Auswahl

▬▬▬

Bei feingliedrigen und detaillierten Bauverträgen und Abschlagsrechnungen kann es schnell zu Komplikationen kommen. Das „Praxishandbuch Bau & Recht“ unterstützt Sie bei der rechtskonformen Abwicklung von Bauvorhaben und minimiert Ihr Risiko. Sollte es dennoch zum Garantiefall kommen, liegen dem Ganzen explizite Strategien für den Ernstfall bei.

Unterschied zwischen Haftungsrücklass und Deckungsrücklass

Die großen Unterschiede zwischen Haftungsrücklass und Deckungsrücklass sind deren Zeitpunkt und Ziel. Bei Erstem handelt es sich um einen prozentualen Teil der Gesamtsumme eines Auftrags, der durch den Auftraggeber solange einbehalten wird, wie Gewährleistung auf die erbrachte Leistung besteht. Hier ist das Ziel, das Risiko von Gewährleistungs- und Haftungsfällen zu minimieren.

Der Deckungsrücklass hingegen kann kontinuierlich als Teil einzelner Abschläge einbehalten werden, um vor etwaigen Nach- und Zusatzleistungen gefeit zu sein. 

Beides sind Kontroll- und Sicherheits-Instrumente des Auftraggebers gegenüber den jeweiligen Auftragnehmern, um den Plan- und Istwert möglichst gleich zu halten.

▬▬▬

Anforderung
Können Sie aus dem Text zu Haftungs- und Deckungsrücklass den Abschnitt von „Unterschied zwischen Haftungsrücklass“ bis „Haftungsfällen zu minimieren.“ wortgetreu ausgeben?

Einträge aus einem Datensatz
▬▬▬

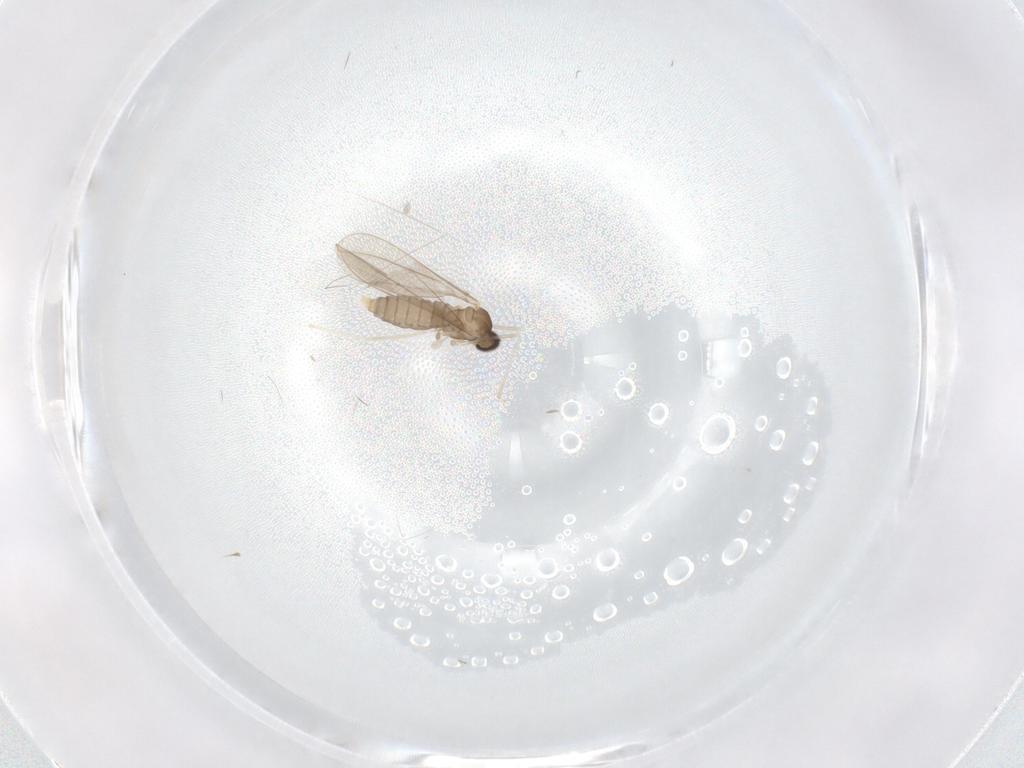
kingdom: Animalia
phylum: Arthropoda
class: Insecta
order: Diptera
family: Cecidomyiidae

▬▬▬

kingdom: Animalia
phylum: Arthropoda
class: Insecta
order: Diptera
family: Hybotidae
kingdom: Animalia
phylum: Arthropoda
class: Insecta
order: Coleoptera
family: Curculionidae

▬▬▬

Antwort zur Aufgabe
Unterschied zwischen Haftungsrücklass und Deckungsrücklass

Die großen Unterschiede zwischen Haftungsrücklass und Deckungsrücklass sind deren Zeitpunkt und Ziel. Bei Erstem handelt es sich um einen prozentualen Teil der Gesamtsumme eines Auftrags, der durch den Auftraggeber solange einbehalten wird, wie Gewährleistung auf die erbrachte Leistung besteht. Hier ist das Ziel, das Risiko von Gewährleistungs- und Haftungsfällen zu minimieren.